Non è la prima volta in cui la sua passata condanna, seppure politicamente motivata, viene a costituire un ostacolo. La prima volta che Ilkin Rustamzade è stato arrestato aveva 21 anni e studiava alla facoltà di economia. Non ha mai abbandonato l’idea di completare gli studi e dopo pochi mesi dal rilascio si è riscritto all’università. Ora è tornato ad essere uno studente, ma il processo di iscrizione all’anno accademico per lui è stato molto più complicato che per un normale studente. Anche gli uffici dell’università avevano infatti respinto la sua domanda, decisione alla quale Ilkin aveva deciso di rispondere con una lettera il 28 agosto scorso, l’ennesima di protesta nella sua vita. Gli uffici hanno preso in esame il suo reclamo solo il successivo 14 ottobre, quando è giunta la tanto attesa risposta dall’università, ma i tempi dell’iscrizione erano ormai scaduti. L’unico mezzo a disposizione che aveva Ilkin era la sua pagina Facebook, che ha usato per portare avanti una decisa campagna a colpi di post, che sono stati ampiamente condivisi sui social network e che hanno costretto le autorità a rivedere la sua iscrizione.

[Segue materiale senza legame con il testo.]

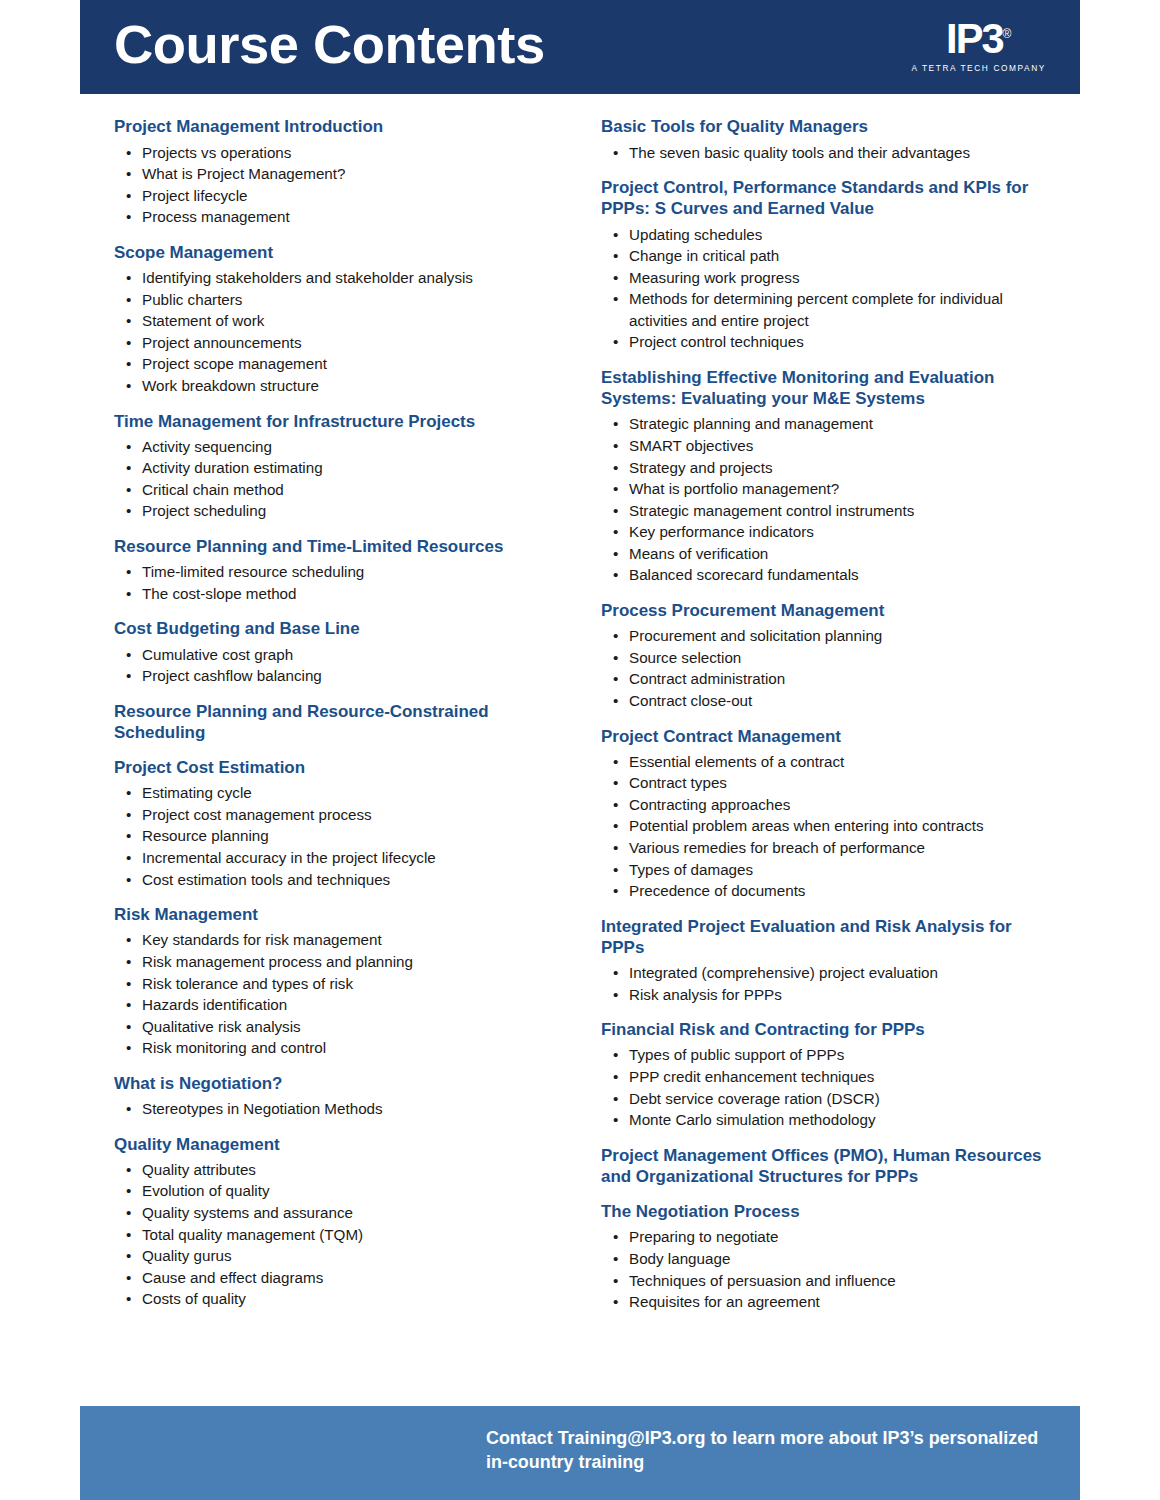Course Contents
IP3®
A Tetra Tech Company
Project Management Introduction
Projects vs operations
What is Project Management?
Project lifecycle
Process management
Scope Management
Identifying stakeholders and stakeholder analysis
Public charters
Statement of work
Project announcements
Project scope management
Work breakdown structure
Time Management for Infrastructure Projects
Activity sequencing
Activity duration estimating
Critical chain method
Project scheduling
Resource Planning and Time-Limited Resources
Time-limited resource scheduling
The cost-slope method
Cost Budgeting and Base Line
Cumulative cost graph
Project cashflow balancing
Resource Planning and Resource-Constrained Scheduling
Project Cost Estimation
Estimating cycle
Project cost management process
Resource planning
Incremental accuracy in the project lifecycle
Cost estimation tools and techniques
Risk Management
Key standards for risk management
Risk management process and planning
Risk tolerance and types of risk
Hazards identification
Qualitative risk analysis
Risk monitoring and control
What is Negotiation?
Stereotypes in Negotiation Methods
Quality Management
Quality attributes
Evolution of quality
Quality systems and assurance
Total quality management (TQM)
Quality gurus
Cause and effect diagrams
Costs of quality
Basic Tools for Quality Managers
The seven basic quality tools and their advantages
Project Control, Performance Standards and KPIs for PPPs: S Curves and Earned Value
Updating schedules
Change in critical path
Measuring work progress
Methods for determining percent complete for individual activities and entire project
Project control techniques
Establishing Effective Monitoring and Evaluation Systems: Evaluating your M&E Systems
Strategic planning and management
SMART objectives
Strategy and projects
What is portfolio management?
Strategic management control instruments
Key performance indicators
Means of verification
Balanced scorecard fundamentals
Process Procurement Management
Procurement and solicitation planning
Source selection
Contract administration
Contract close-out
Project Contract Management
Essential elements of a contract
Contract types
Contracting approaches
Potential problem areas when entering into contracts
Various remedies for breach of performance
Types of damages
Precedence of documents
Integrated Project Evaluation and Risk Analysis for PPPs
Integrated (comprehensive) project evaluation
Risk analysis for PPPs
Financial Risk and Contracting for PPPs
Types of public support of PPPs
PPP credit enhancement techniques
Debt service coverage ration (DSCR)
Monte Carlo simulation methodology
Project Management Offices (PMO), Human Resources and Organizational Structures for PPPs
The Negotiation Process
Preparing to negotiate
Body language
Techniques of persuasion and influence
Requisites for an agreement
Contact Training@IP3.org to learn more about IP3’s personalized in-country training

Nonostante gli appelli della comunità internazionale, le sentenze della Corte Europea dei diritti umani e il decreto presidenziale dello scorso marzo con cui sono stati rilasciati decine di prigionieri politici, le condanne di alcuni di loro rappresentano tutt’altro che un fatto archiviato, anzi tornano a ripresentarsi come un ostacolo al pieno godimento dei loro diritti civili e politici.